To answer this question, I focus on occasions where a hitter plays 3 days in row at any point in the season after they’ve played at least 20 total games. I refer to these 3 game sequences as ‘prior-to-last’, ‘last’ & ‘today’. I’m interested in what I can predict about ‘today’ (the 3rd game in the sequence) based on what happened in the prior-to-last and last games along with knowledge of the hitter’s season-to-date performance.
The analysis covers the entire 2016 MLB season. All points values are for the FanDual scoring system in use during the 2016 season.
- For every hitter, calculate their season-to-date Fantasy Point Per Game (FPPG) for all games played prior to ‘today’. (Note that this includes ‘prior-to-last’ and ‘last’.)
- For every hitter, calculate their most recent 2-game average FPPG by averaging points entered in the ‘prior-to-last’ and ‘last’ game. Convert these values into bucketed ranges.
- Group hitters into similar performance bands based on their season-to-date results. (I want to compare performance in the third game among hitters who are similarly capable overall, and differ only in how their two last games unfolded.)
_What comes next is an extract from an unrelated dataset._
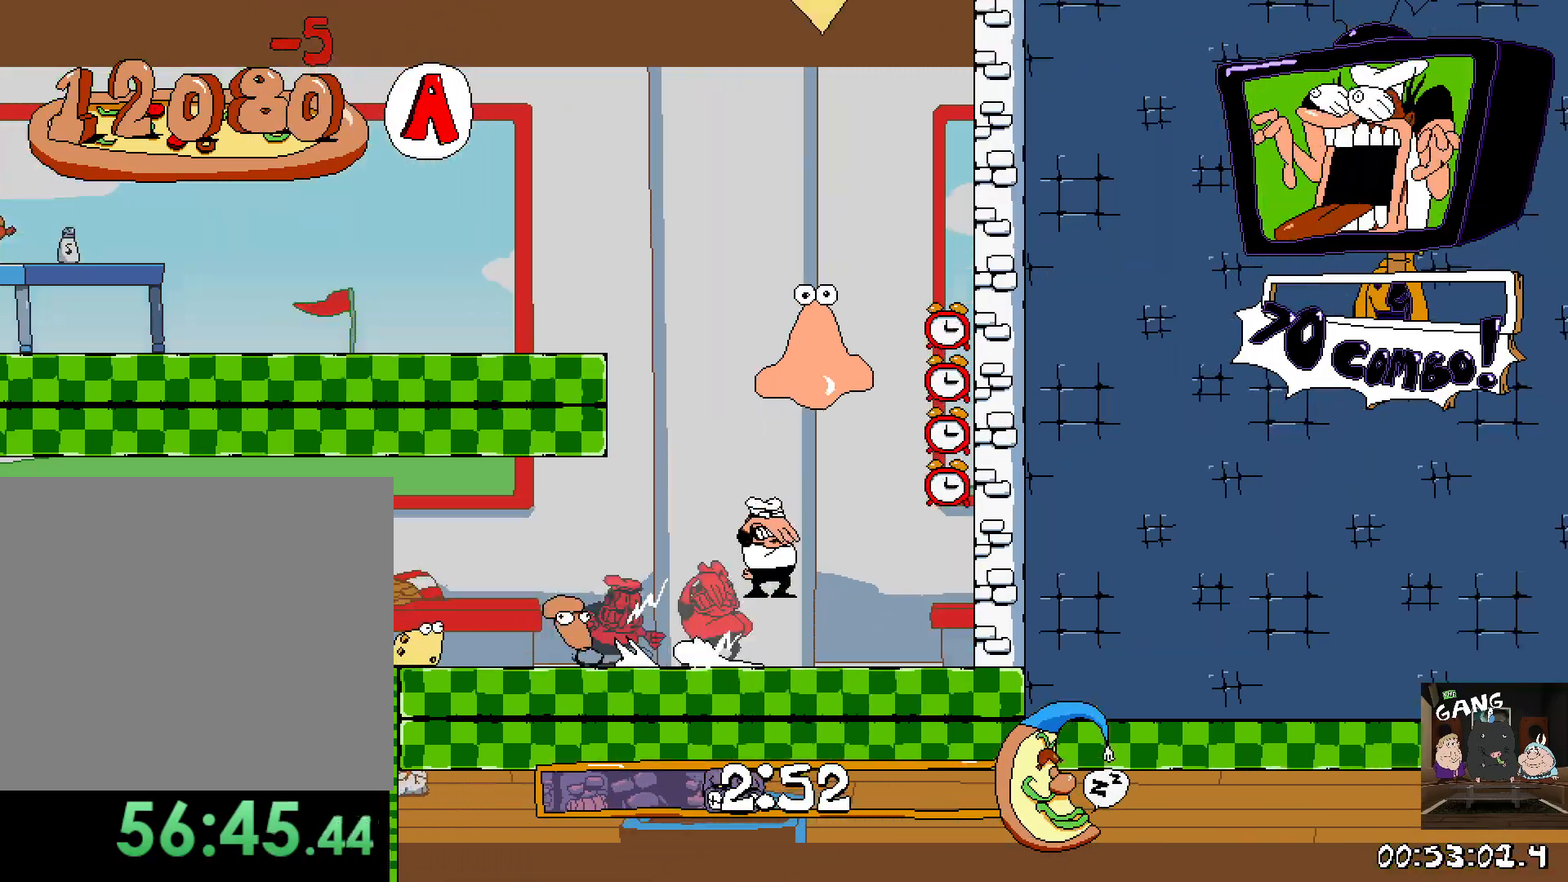
{"buttons": ["R2"], "left_stick": "left", "right_stick": "center", "events": [[183, "left_stick", "center"], [233, "CROSS", "up"], [267, "CROSS", "down"], [267, "left_stick", "left"], [433, "CROSS", "up"]]}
- Calculate summary statistics for ‘today’ for hitters in similar performance bands, cut by prior 2-game results.
All of that might be easier to understand with a picture. Here is a small annotated excerpt of the 2016 Scoring Logs provided by DFS On Demand. I didn’t actually do this analysis in Excel, but this will help explain the steps.
As of 4/26/16, Albert Pujols had played 20 regular season games so this is the earliest date for which he is included in the analysis. This image contains 7 occasions where Albert Pujols played 3 days in row as noted by the ‘Y’ in the row labeled Today. Notice that these periods can be overlapping.
Let’s say ‘Today’ is 5/4. On the morning of 5/4, Pujols’ season-to-date average was 9.0 FPPG (average of 4/4 to 5/3) and the average of his last 2 games (5/2 and 5/3) was 14.1. In the game on 5/4, he posted 6 fantasy points.
The question is, among hitters averaging near 9.0 overall, when their last 2 games average near 14, what should be expect from the next game. You could simplify this and ask, will the next game be closer to the season average of 9 or closer to the 2-game streak of 14?
In this picture there are 7 instances to analyze for just 1 hitter. Across all hitters for the whole season, I had 16,751 instances to analyze.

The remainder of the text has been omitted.